Task requirements:
In the lines below, find the one that contains "nascetur ridiculus mus." and write it out exactly, along with every line that follows it.

Stored items:
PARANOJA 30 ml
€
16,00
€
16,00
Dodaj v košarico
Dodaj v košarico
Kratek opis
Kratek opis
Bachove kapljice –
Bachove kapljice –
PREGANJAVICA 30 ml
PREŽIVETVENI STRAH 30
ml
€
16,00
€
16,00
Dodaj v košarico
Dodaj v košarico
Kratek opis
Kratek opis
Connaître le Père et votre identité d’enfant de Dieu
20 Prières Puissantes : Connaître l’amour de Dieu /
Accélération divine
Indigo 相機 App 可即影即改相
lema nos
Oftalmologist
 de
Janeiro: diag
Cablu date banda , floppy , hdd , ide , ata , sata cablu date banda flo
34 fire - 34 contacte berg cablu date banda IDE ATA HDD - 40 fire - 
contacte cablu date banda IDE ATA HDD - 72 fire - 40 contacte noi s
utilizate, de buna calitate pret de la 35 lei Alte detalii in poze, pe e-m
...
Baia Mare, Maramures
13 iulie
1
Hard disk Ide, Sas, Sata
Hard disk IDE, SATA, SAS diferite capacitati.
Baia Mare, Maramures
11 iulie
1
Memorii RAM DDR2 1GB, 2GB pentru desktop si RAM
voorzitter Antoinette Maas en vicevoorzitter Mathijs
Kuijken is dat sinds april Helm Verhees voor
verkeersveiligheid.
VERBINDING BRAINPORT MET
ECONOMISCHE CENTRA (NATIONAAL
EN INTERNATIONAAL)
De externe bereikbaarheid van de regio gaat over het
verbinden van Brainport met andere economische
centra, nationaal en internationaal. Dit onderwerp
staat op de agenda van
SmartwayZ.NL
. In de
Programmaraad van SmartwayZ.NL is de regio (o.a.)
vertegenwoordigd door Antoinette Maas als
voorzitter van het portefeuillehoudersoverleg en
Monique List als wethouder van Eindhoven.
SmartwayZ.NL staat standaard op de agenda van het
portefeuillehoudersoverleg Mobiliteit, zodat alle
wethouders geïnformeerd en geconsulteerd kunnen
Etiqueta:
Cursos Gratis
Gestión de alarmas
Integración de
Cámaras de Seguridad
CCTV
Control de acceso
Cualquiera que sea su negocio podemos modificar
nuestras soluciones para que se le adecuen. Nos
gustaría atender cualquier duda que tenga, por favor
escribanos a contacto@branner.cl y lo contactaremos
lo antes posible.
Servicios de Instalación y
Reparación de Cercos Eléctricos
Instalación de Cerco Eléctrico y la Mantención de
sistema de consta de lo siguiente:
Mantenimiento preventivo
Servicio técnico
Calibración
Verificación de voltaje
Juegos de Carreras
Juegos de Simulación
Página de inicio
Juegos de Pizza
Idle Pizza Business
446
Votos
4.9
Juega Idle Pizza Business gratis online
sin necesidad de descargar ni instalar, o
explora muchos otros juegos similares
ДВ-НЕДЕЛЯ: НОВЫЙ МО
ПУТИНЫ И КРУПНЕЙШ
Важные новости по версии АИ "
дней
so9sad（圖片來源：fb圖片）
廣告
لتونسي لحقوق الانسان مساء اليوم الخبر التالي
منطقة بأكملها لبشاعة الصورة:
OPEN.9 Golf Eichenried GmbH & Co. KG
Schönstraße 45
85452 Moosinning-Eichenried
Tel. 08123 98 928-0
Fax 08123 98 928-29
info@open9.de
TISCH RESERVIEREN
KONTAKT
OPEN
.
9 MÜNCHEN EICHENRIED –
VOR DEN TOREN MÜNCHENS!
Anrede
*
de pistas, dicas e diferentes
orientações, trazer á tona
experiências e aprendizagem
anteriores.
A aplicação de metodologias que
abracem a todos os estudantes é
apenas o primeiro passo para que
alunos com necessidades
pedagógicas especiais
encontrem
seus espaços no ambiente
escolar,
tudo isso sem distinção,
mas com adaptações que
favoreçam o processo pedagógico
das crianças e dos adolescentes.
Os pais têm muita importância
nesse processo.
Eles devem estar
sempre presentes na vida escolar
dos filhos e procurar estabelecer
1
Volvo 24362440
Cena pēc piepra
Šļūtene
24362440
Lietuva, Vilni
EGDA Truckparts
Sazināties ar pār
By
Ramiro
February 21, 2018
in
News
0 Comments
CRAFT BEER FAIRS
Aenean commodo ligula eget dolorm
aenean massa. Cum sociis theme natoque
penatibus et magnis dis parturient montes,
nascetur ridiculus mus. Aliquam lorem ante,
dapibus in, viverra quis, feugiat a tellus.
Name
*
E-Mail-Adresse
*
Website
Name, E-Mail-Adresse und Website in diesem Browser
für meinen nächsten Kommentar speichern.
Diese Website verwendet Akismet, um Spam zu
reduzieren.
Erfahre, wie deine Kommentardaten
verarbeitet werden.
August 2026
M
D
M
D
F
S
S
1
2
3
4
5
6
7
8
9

Output of the task:
nascetur ridiculus mus. Aliquam lorem ante,
dapibus in, viverra quis, feugiat a tellus.
Name
*
E-Mail-Adresse
*
Website
Name, E-Mail-Adresse und Website in diesem Browser
für meinen nächsten Kommentar speichern.
Diese Website verwendet Akismet, um Spam zu
reduzieren.
Erfahre, wie deine Kommentardaten
verarbeitet werden.
August 2026
M
D
M
D
F
S
S
1
2
3
4
5
6
7
8
9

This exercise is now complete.